=== Extract provided ===

Two researchers holding a metasurface

Xingjie Ni (left) with Zhiwen Liu displays a camera sensor integrated with a 3-mm × 3-mm metasurface. The metasurface turns a conventional camera into a hyperspectro-polarimetric camera. [Image: Kate Myers, Penn State]

All light carries spectral and polarization data that human eyes cannot register. Efforts to detect those data along with intensity usually require bulky and expensive equipment.

Now, a team at a US university has designed a metasurface element that attaches to a standard camera and simultaneously captures intensity, hyperspectral and full-Stokes polarization information of near-infrared light (Sci. Adv., doi: 10.1126/sciadv.adp5192). Paired with the metasurface encoder is a machine-learning neural network decoder that recovers all the image data in real time.

===

_Action item_
Could you repeat the metasurface camera text word for word, from "All light carries" up to and including "and expensive equipment."? You can leave the rows aside; nothing here depends on them.

=== Dataset ===

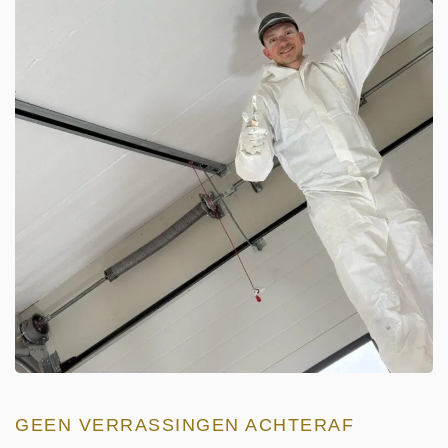
GEEN VERRASSINGEN ACHTERAF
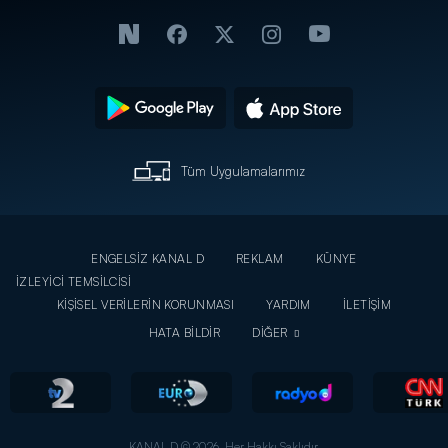
Tüm Uygulamalarımız
ENGELSİZ KANAL D
REKLAM
KÜNYE
İZLEYİCİ TEMSİLCİSİ
KİŞİSEL VERİLERİN KORUNMASI
YARDIM
İLETİŞİM
HATA BİLDİR
DİĞER
KANAL D © 2026. Her Hakkı Saklıdır.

===

_Answer box_
All light carries spectral and polarization data that human eyes cannot register. Efforts to detect those data along with intensity usually require bulky and expensive equipment.